Since February 2009, she has been teaching Ivan and Rachel Bahasa Malaysian on a one-to-one basis, three times a week for one and a half hours each. She enjoys teaching the children and finds fulfilment when they are able to focus and understand what is taught.
She is encouraging her friends to do the same but for now they prefer to give in kind. As for her, she is ready to come back to help other children if needed.
c. Samantha, in her early twenties is waiting to enter University. Having much time on her hands, she registered to be a volunteer through the SHELTER website. Moreover, while she was doing her A-levels in Singapore, she has done community work. And she likes children!
She teaches Brandon Bahasa Malaysia once a week for about two hours. Although she finds him active and talkative, she capitalizes on his tales by making him translate them into Bahasa Malaysia.
Samantha regards volunteering as a privilege and finds her effort self-satisfying. She says she is having fun and encourages those who have time to volunteer and give back something to society.
d. Kamini, in her early twenties is waiting to enter university. She enjoys social work and has worked with churches in street-feeding before.
She too came to know about SHELTER through a member of her church. She wanted to experience working in a NGO and contacted SHELTER. She started her stint in SHELTER HQ in Feb 2009. She has accompanied the staff-in-charge to distribute gifts to refugee children in the Community Schools and food aid to poor families in the community.
In the office she helped to get ready the SHELTER Newsletter for distribution. She says it was a challenge to meet deadlines to ‘complete the big picture’.
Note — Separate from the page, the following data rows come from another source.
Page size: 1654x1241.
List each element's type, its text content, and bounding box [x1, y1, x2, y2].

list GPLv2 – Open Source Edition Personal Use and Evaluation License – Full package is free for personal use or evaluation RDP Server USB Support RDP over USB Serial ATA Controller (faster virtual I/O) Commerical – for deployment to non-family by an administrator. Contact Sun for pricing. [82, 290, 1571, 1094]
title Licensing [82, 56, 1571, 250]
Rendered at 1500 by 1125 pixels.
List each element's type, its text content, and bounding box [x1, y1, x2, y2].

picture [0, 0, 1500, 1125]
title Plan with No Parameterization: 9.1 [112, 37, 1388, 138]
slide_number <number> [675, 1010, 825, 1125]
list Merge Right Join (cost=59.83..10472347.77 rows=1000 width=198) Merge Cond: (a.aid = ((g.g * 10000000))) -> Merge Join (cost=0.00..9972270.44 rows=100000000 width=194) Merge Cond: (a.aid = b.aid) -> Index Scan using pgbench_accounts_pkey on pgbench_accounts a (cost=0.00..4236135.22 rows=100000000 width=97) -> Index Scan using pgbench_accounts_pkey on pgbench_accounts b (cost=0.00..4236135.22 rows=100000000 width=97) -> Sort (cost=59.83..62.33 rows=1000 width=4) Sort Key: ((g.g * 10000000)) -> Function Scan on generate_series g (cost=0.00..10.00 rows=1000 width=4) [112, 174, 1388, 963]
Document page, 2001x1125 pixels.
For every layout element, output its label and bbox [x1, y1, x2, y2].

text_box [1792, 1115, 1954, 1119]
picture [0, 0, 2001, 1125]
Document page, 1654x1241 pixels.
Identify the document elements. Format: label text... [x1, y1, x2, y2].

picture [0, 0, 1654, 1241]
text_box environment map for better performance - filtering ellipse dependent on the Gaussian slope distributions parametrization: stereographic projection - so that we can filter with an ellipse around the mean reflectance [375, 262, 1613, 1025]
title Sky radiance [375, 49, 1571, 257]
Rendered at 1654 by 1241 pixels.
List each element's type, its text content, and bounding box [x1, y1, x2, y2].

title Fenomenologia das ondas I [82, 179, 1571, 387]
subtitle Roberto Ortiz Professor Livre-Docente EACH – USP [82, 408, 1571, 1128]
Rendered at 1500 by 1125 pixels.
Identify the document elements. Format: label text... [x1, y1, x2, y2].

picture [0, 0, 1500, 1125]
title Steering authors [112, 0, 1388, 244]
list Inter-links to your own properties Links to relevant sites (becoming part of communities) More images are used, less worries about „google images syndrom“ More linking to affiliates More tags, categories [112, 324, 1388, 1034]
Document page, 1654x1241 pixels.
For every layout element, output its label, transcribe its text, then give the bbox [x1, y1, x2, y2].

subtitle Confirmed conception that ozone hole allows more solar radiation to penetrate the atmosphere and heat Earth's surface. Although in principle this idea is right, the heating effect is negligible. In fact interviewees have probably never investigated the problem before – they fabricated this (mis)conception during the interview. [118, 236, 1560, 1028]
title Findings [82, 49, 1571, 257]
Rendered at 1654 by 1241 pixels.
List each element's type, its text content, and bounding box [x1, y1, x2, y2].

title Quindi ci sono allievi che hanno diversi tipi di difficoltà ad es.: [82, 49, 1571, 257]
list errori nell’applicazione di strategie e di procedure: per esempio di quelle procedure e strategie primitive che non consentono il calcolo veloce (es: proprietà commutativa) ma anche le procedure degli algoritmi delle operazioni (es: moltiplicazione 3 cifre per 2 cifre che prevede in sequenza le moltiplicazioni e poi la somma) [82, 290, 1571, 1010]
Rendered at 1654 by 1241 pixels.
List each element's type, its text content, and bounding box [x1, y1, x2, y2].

Of her work, she says it has been a fresh experience, enabling her to be part of an organization, where she has learned to work and cooperate with others. Though there were difficult moments, she feels it was worth the experience. She is willing to come back to help once she is settled in University. She encourages others who are contemplating volunteer work to do so without hesitating as it is worth the effort and sacrifice.